Agnes Joseph – a former actuary turned politican, elected to parliament on behalf of the new political party New Social Contract (NSC) in November – wants to introduce a binding member referendum on the pension fund level on the question whether DB accruals must be converted to DC capitals.
Joseph will be one of the speakers at a plenary debate on the future of the new Pension Act, which was voted through by the previous parliament more than a year ago, on Wednesday in the Dutch parliament.
During this debate, she is expected to propose an amendment to the current pension law to allow for binding referendums on DC conversion to take place. Joseph and the NSC support the introduction of the new DC system, unlike the election’s winner PVV, which wants to scrap the law entirely, but is opposed to the mandatory conversion of DB accruals without giving members a say on it.
While Dutch pension minister Carola Schouten warned late last year that a referendum would risk severe delays for the pension transition and could lead to an increase in costs, Meulenbroek appeared unconcerned.
“I’m not worried about a referendum. We will make the transition to DC only in 2027, so we will have time to wait and see how such a referendum plays out for other funds,” he said.
As the new DC system is supposed to empower participants, Meulenbroek believes a referendum would fit this purpose. “We listen to the wishes of our members, so if we were to categorically say ‘no’ to a referendum, that would be strange,” he noted.
This is not to say, though, that the fund is an outright supporter of a referendum, added Meulenbroek’s colleague Jacqueline van Leeuwen. “We have a neutral position when it comes to a referendum: we want to leave politics to the politicians. But if it happens, we will do our very best to explain the new system, which we want to do anyway,” she said.
Architects demand sustainable investments
A recent ESG survey showed a whopping 70% of members of Pensioenfonds Architectenbureaus would accept lower returns if assets were invested sustainably. “Some 22% of respondents even believe we must invest sustainably, regardless of the effect this has on pension benefits,” said Jacqueline van Leeuwen, a trustee at the pension fund.
Last year, the pension fund moved its asset management from PGGM, which it was asked to leave, to several discretionary mandates at Amundi, State Street, Fidelity and UBS AM.

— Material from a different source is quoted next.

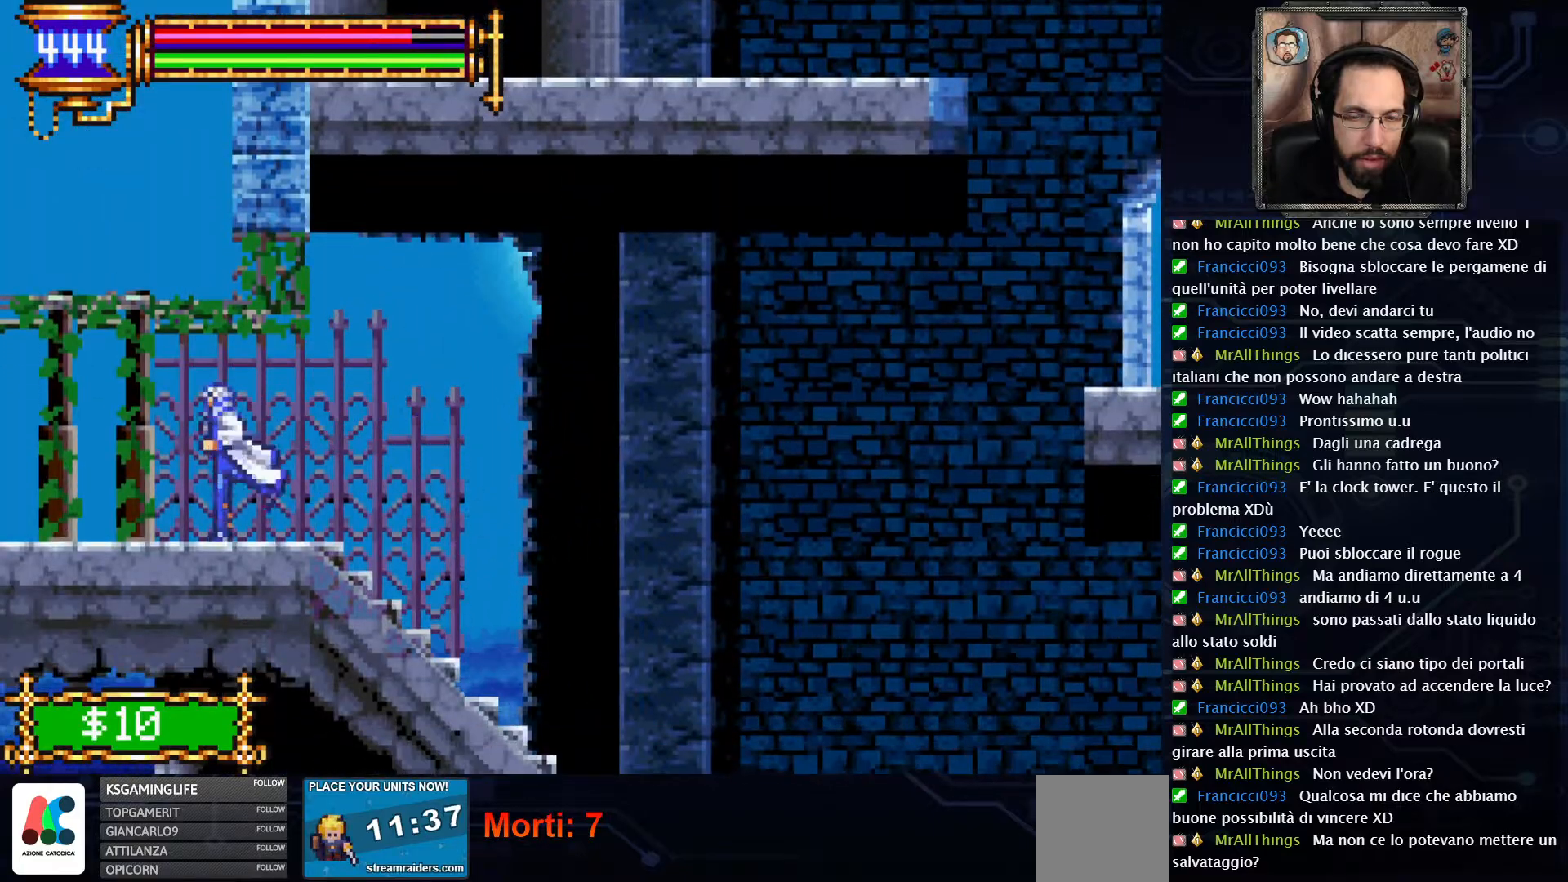
{"buttons": ["DPAD_LEFT"], "left_stick": "center", "right_stick": "center", "events": []}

This has had a positive effect on the fund’s ESG policy, said Van Leeuwen. “At PGGM, we were invested in pooled funds so we had little direct influence on the ESG policies of these funds. We now invest in mandates that are tailored to our ESG priorities, even at lower costs than before.”
In its investments, the fund focuses on two Sustainable Development Goals (SDGs): Sustainable Cities and Communities (SDG 11) and Good Health & Well-Being (SDG 3). Interestingly, members indicated they did not find the former SDG particularly important.
“This surprised us, because designing cities is the bread and butter of architects. In conversations we had in focus groups, it turned out that they had not selected Sustainable Cities and Communities, because they assumed the fund would take this into account naturally. When it comes to good health, they often established a relationship between affordable and well-isolated houses and the health of their inhabitants,” Van Leeuwen added.